→ Document segment:
——————————

Finally, the housing contains an electronic pulse generating
microprocessor-based circuit 40, as appears to more fully below,
and a heartbeat simulating transducer 42.
[0031] Transducer 42, as shown in FIGS. 5-6, comprises an
electromagnet 44 which includes a core 46 around which the windings
of electromagnet 44 are wound. The windings are confined by a pair
of spool ends 48 and 50 which serve as a means for securing
electromagnet 44 to a support 52. Support 52 is made from a
generally T-shaped sheet of ferromagnetic material such as iron or
steel. As can be seen most clearly in FIG. 6, the sheet is bent to
form a pair of magnetic flux conducting members 54 and 56 and a
spring support 58 (FIG. 6).
[0032] Electromagnet 44 actuates a ferromagnetic bob 60 which is
mounted on a ferromagnetic strip 62 by epoxy or any other suitable
adhesive. Strip 62, in turn, is riveted by rivets 64 to spring 66
which, in turn, is riveted by rivets 68 to support 58. The spring
constant of spring 66 is such that upon the application of a pulse
to electromagnet 44, bob 60 will be attracted toward but will not
make mechanical contact with the top surfaces 70 and 72 of members
54 and 56. Thus, no clicking sound (or any substantial sound, for
that matter) will be produced by the application of pulses to
electromagnet 44, even though bob 60 is periodically displaced by
electromagnetic force and springs a back on the removal of such
electromagnetic force.

——————————

→ Given information:
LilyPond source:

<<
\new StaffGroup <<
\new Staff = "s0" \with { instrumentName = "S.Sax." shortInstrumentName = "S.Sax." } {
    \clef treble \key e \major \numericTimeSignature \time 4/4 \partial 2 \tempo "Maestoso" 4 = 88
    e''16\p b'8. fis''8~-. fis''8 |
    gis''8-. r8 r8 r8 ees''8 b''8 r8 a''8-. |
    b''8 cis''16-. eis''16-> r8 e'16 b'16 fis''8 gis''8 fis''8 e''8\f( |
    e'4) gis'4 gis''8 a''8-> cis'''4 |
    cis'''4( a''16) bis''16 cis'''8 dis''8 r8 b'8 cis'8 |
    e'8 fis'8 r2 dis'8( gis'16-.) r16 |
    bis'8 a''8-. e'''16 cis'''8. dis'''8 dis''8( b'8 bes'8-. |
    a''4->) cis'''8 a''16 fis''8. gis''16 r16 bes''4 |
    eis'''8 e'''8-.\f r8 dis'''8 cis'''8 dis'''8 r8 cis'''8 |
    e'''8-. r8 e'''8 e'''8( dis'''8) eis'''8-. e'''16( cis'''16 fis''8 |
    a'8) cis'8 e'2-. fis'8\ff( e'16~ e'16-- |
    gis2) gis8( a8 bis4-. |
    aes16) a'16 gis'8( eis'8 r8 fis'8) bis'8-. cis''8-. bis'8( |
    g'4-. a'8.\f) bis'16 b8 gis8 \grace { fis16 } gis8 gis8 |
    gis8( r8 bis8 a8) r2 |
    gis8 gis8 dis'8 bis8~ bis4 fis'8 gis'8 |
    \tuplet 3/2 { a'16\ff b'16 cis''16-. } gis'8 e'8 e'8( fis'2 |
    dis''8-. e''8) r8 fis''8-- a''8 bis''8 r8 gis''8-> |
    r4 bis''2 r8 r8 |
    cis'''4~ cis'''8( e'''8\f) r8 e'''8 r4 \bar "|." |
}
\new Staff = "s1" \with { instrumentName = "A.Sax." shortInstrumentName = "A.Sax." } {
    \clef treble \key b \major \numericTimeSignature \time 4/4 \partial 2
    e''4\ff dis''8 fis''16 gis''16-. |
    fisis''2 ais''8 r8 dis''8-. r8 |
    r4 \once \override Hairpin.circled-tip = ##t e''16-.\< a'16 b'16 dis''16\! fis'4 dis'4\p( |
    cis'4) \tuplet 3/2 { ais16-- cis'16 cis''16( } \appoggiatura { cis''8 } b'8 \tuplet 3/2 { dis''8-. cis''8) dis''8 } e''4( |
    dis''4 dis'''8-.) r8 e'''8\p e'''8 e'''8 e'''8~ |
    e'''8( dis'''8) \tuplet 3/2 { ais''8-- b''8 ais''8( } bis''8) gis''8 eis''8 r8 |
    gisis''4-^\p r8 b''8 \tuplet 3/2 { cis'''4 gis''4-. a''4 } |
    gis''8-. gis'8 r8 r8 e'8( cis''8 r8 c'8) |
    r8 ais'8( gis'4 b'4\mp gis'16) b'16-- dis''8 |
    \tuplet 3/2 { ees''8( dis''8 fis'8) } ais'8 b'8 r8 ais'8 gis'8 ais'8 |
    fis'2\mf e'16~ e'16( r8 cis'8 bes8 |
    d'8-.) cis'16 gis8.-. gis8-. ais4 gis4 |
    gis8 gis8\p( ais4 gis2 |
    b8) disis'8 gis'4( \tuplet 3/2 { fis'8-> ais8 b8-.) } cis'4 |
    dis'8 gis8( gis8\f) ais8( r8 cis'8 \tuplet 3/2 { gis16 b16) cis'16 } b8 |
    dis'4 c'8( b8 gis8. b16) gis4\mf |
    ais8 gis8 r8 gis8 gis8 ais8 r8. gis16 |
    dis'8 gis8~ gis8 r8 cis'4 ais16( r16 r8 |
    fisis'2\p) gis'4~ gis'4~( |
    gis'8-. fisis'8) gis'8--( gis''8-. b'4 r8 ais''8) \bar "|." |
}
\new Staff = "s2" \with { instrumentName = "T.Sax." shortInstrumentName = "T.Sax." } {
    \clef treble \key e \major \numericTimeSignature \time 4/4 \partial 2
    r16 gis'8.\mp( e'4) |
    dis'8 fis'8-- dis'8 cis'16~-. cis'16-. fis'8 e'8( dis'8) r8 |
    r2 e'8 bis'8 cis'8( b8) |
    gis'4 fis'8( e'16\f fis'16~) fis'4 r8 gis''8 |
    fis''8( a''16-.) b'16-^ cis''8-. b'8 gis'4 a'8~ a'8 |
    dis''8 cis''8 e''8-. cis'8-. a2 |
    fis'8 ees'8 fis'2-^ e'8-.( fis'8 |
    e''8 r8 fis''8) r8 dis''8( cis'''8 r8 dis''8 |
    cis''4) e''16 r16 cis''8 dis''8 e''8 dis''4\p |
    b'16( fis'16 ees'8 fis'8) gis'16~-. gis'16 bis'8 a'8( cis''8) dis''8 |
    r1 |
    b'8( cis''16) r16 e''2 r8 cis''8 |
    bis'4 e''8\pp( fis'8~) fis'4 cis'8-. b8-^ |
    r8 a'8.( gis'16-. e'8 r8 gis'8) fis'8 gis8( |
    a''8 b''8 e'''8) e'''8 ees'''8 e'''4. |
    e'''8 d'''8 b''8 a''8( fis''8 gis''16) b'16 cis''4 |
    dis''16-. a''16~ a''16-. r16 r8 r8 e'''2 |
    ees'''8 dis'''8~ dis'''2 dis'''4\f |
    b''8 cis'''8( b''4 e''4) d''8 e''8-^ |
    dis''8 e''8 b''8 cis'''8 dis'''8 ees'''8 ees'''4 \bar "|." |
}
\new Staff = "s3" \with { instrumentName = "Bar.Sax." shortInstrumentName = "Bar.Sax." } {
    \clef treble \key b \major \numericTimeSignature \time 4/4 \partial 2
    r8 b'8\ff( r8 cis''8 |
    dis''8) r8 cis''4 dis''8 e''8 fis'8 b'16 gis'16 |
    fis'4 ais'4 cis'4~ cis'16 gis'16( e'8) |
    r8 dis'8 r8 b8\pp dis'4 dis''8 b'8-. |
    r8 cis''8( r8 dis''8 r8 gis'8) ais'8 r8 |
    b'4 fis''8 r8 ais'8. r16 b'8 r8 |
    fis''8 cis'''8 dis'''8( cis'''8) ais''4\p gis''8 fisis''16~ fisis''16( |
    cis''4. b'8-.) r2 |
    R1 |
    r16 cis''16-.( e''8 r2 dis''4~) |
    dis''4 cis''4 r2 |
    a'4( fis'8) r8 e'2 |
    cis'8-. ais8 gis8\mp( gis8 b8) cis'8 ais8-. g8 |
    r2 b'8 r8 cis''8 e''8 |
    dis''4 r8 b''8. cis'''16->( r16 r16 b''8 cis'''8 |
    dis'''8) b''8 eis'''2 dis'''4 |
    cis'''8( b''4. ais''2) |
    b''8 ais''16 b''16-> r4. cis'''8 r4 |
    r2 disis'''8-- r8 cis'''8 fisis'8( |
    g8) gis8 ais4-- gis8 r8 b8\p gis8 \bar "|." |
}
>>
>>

——————————

→ Task requirements:
Please resume the patent description of the heartbeat-simulating transducer above, continuing after its last sentence.

→ Solved exercise:
[0033] A typical driving voltage is illustrated in FIG. 7. As can
be seen from FIG. 7, the pulses alternate between a higher
amplitude pulse 74 having a relatively low frequency content and a
smaller amplitude pulse 76 having a relatively high frequency
content, as illustrated in FIG. 7. As these pulses are applied to
transducer 42, the result is to deflect the mass of bob 60.
Deflection of bob 60 causes relative movement of housing 14 with
respect to bob 60. This gives an individual in contact with housing
14 the impression of a beating heart, as heart-shaped housing 14
vibrates backwards and forwards in the chest of bear 10.
[0034] In accordance with the present invention, the algorithm for
implementing the invention may take a number of forms, as described
above. More particularly, for example, the algorithm employed may
be that illustrated in FIG. 8. The operation of the system is
implemented at step 110 upon the actuation of switch 30. The time
that switch 30 is actuated is measured at step 112. If the duration
of time during which switch 30 is actuated is to determine the
number of heartbeats to be output by transducer 42, the time may be
measured by a series of threshold time periods, each of which is
associated with the production of a particular number of beats up
to the maximum number of beats which is triggered at the maximum
threshold.
[0035] Accordingly, at step 114, the system determines whether
successive thresholds have been reached for so long as switch 30 is
actuated. Each time a threshold is reached, that information is
stored in a register at step 116. Simultaneously, the system
determines whether the maximum threshold has been reached at step
118. If the maximum threshold has not been reached, the system
returns to step 112. Likewise, as the various steps are achieved
and registered at step 116, a duration indicator is actuated at
step 120 with the system returning to the time measurement step
112. In accordance with this embodiment of the inventive system, at
step 120 duration indicating pulses are sent to the transducer 42.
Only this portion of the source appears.